Netto to Netto adapter
Same as the Netto-to-Mieuxa adapter but with the male plug sized for a Netto neck. The canisters are the same height so no extra length is needed.
Netto cap
A full can travels back to the toilet, then sits there between uses. Without a cap it sloshes on the way and gathers dust at the rim. The same wedging cone the downspout uses plugs the neck cleanly; a flat grip on top closes it.
CAP_PLUG_LENGTH = 12
CAP_GRIP_DIAMETER = NECK_INNER_D + 5
CAP_GRIP_THICKNESS = 3
The plug stays hollow — a solid cone wastes plastic — and the grip disk seals it from above, so water never reaches the inside.
cap = cone(
cq.Workplane("XY"),
height=CAP_PLUG_LENGTH,
inner_top=NECK_INNER_D - 2 * DOWNSPOUT_WALL,
inner_bottom=NECK_INNER_D - 2 * DOWNSPOUT_WALL,
outer_top=NECK_INNER_D + DOWNSPOUT_CLEARANCE,
outer_bottom=NECK_INNER_D - DOWNSPOUT_CLEARANCE,
)
cap = (
cap.faces(">Z").workplane()
.circle(CAP_GRIP_DIAMETER / 2)
.extrude(CAP_GRIP_THICKNESS)
)
The cone wedges in tightly but water still seeps along the print’s layer stripes when the can travels full.
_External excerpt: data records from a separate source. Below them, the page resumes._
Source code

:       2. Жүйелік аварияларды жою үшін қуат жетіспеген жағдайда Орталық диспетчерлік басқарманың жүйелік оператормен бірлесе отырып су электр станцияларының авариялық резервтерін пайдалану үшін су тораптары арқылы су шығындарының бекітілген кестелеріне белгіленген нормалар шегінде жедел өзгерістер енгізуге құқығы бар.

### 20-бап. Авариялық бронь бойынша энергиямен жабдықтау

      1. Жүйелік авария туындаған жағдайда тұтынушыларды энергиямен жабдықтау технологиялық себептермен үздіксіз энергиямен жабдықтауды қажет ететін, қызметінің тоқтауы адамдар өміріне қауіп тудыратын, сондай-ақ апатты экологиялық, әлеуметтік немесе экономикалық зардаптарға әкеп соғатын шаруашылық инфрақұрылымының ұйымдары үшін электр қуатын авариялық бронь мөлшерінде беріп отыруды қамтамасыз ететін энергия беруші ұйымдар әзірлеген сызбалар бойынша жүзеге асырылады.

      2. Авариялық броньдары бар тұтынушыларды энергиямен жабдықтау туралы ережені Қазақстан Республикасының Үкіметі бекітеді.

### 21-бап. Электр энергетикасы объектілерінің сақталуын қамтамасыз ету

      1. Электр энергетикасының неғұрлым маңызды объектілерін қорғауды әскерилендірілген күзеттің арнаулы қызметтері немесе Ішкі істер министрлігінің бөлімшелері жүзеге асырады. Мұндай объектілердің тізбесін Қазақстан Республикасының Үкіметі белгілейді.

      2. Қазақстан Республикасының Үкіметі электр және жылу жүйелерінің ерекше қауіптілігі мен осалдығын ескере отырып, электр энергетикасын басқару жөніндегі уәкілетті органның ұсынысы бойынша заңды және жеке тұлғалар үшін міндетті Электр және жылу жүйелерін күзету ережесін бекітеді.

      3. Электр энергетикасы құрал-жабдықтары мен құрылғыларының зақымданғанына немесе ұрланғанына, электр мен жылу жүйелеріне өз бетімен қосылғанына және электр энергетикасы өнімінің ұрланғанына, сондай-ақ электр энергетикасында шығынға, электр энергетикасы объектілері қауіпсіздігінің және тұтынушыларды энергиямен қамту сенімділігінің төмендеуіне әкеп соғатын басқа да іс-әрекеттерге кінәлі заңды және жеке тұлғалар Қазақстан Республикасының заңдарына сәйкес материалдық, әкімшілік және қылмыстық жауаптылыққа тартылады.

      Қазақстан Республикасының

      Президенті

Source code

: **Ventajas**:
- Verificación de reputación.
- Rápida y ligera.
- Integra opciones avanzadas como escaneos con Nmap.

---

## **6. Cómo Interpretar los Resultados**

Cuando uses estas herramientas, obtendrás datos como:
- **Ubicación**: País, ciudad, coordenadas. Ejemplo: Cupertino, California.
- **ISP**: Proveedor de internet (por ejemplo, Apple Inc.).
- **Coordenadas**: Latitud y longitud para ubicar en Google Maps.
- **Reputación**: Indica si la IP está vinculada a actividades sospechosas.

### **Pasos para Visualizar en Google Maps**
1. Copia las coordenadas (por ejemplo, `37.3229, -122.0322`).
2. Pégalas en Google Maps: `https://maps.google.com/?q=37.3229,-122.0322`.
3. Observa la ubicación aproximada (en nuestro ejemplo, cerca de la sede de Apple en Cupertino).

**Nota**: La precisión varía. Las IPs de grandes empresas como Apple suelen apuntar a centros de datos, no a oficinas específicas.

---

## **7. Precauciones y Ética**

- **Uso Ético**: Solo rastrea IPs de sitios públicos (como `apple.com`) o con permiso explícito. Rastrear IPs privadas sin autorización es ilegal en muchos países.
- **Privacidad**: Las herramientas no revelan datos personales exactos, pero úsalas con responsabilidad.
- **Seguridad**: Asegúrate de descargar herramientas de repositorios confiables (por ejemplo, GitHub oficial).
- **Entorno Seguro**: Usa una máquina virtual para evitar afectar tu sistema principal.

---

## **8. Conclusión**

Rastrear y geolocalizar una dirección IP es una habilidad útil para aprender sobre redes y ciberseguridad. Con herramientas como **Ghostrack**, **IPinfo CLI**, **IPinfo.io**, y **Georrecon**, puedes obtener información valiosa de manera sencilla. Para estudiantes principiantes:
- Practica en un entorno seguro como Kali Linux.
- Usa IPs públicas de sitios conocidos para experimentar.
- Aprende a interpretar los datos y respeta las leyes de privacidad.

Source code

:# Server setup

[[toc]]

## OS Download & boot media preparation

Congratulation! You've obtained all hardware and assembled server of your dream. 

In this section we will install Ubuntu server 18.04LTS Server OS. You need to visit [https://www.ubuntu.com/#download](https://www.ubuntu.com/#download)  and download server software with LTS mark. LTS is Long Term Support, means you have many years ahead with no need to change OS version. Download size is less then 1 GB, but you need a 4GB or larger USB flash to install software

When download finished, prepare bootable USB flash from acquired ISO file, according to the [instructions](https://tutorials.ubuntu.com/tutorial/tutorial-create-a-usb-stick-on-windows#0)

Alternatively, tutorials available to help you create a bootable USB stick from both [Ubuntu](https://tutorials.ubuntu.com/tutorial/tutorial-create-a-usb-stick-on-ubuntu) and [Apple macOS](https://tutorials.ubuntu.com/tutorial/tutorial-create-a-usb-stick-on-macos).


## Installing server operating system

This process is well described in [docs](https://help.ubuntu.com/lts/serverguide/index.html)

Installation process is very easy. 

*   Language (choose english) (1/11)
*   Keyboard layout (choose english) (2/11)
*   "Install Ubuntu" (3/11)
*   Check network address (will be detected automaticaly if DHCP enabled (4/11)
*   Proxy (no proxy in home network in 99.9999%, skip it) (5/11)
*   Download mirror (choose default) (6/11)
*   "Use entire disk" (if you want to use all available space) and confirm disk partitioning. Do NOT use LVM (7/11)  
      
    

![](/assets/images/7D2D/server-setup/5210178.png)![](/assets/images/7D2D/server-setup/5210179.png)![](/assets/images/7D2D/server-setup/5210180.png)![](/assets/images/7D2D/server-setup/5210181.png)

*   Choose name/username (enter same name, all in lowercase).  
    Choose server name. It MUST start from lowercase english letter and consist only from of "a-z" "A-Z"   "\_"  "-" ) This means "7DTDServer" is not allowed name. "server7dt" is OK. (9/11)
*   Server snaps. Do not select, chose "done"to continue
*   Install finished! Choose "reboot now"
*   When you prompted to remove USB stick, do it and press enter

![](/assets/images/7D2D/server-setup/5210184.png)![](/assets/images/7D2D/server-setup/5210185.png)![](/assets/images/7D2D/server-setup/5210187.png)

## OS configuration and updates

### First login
PTFE tape wrapped around the plug seals those grooves well but is shaved off after a handful of open/close cycles. Silicone grease should hold much longer — it redistributes at each insertion instead of being scraped off — and is the next thing to try. Multi-purpose lithium grease is not a substitute: it washes out in water and can attack the plastic.
Let’s see what the cap looks like.
Visualising them together
Exploded and assembled views of the three parts together.
The result
Every part prints clean on a 0.4 mm nozzle with Bambu Studio’s Extra Draft preset — no tuning needed.